“Giovanni era bello come il sole, aveva una passione. E oggi merita rispetto”. A parlare è Carlo, papà di Giovanni Iannelli (in foto), ciclista di 22anni morto il 7 ottobre del 2019 durante l’87esima edizione del “Circuito Molinese”, una gara per velocisti che si svolge in provincia di Alessandria, a Molino dei Torti. A poco più di 100 metri dal traguardo Giovanni impatta con un pilastro, sbatte la testa e muore: una dinamica che si vede, parzialmente, anche in un video amatoriale girato nell’occasione. Ma oltre al dolore straziante della perdita di un figlio, un ragazzo di 22 anni e pieno di sogni, a tormentare la famiglia, e in particolare il padre Carlo, è l’assenza di giustizia per la morte di Giovanni, visto che ad oggi un processo per quell’evento non si è mai celebrato.
Un processo per evitare incidenti simili e garantire la sicurezza ai ciclisti e in particolare ai giovani, un processo “per dare giustizia a un ragazzo che aveva passione, che per quella passione è morto – dice il papà a ilfattoquotidiano.it – e che ha voluto donare gli organi, e già per questo merita rispetto e giustizia”. E dunque è una battaglia quella di Carlo portata avanti ormai da 4 anni, perché non solo la morte del ragazzo poteva essere evitata, ma per far emergere tutto ciò che è arrivato dopo e che a suo dire è gravissimo. “Io so di quel che parlo: per 30 anni mi sono occupato di ciclismo, sono stato presidente di una società ciclistica, ho organizzato centinaia e centinaia di gare. Per due legislature sono stato vicepresidente del comitato toscano della Federazione Ciclistica italiana, per 12 anni sono stato giudice negli organi di giustizia della federazione a Roma, eletto e non nominato dall’assemblea nazionale. Ad oggi la Federazione però è la mia controparte: non si può archiviare la morte di mio figlio come un banale fatto di gara, perché non lo è”.
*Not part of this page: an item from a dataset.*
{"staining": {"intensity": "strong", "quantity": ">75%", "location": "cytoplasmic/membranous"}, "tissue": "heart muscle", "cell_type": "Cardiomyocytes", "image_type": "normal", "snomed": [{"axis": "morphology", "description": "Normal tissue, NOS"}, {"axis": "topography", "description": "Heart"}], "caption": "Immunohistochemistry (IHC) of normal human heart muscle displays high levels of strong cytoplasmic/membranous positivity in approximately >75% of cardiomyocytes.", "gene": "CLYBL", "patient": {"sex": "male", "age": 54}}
Troppi punti oscuri secondo Carlo Iannelli: “Parliamo di una corsa in un circuito completamente pianeggiante, dove si fanno 115 chilometri a velocità di circa 47 chilometri orari: insomma si va velocissimo. Eppure c’erano solo una cinquantina di metri di transenne”. Transenne che, come visto anche nell’ultimo Giro d’Italia, in occasione di cadute possono salvare la vita ai ciclisti. Le transenne nel punto dove Giovanni impatta col pilastro non c’erano: “È come se Giovanni fosse caduto dal quinto piano. È morto sul colpo, ma è stato tenuto in vita per la donazione degli organi. Sul luogo dell’incidente sono arrivati i carabinieri: hanno scritto di essere arrivati sul posto alle 16.15 mentre la corsa è terminata alle 16.24, se fosse così sarebbero stati praticamente testimoni oculari. Nel verbale, di un incidente mortale, non hanno scritto praticamente nulla, non hanno sentito i numerosi testimoni che erano sul posto, non si sono fatti consegnare le foto dai fotografi, non hanno sentito gli altri ciclisti. Hanno sentito soltanto la giudice di gara in moto”.
E la testimonianza della giudice di gara, come mostrato anche dal servizio televisivo de “Le Iene” sulla vicenda, è un altro dei punti oscuri. Sui contenuti Carlo Iannelli, che è anche avvocato, denuncia per falsa testimonianza: “Denunce che vengono regolarmente archiviate”. Nel merito sono arrivate anche interrogazioni parlamentari come quella del senatore Riccardo Nencini o del senatore leghista Potenti. È in base a questo che il papà di Giovanni non si dà pace: “Ho scritto anche all’ex ministra Cartabia, che non mi ha risposto né mi ha ricevuto quando sono stato al ministero. Giovanni è morto, non me lo restituirà nessuno, lo so bene e questo non è certo il capriccio di Carlo, il babbo di Giovanni: è qualcosa che va oltre la tragedia sportiva e per questo chiedo semplicemente un giusto processo. Chiedo giustizia e chiedo che siano evitate nuove tragedie come quella di Giovanni, perché il tema della sicurezza viene ignorato”.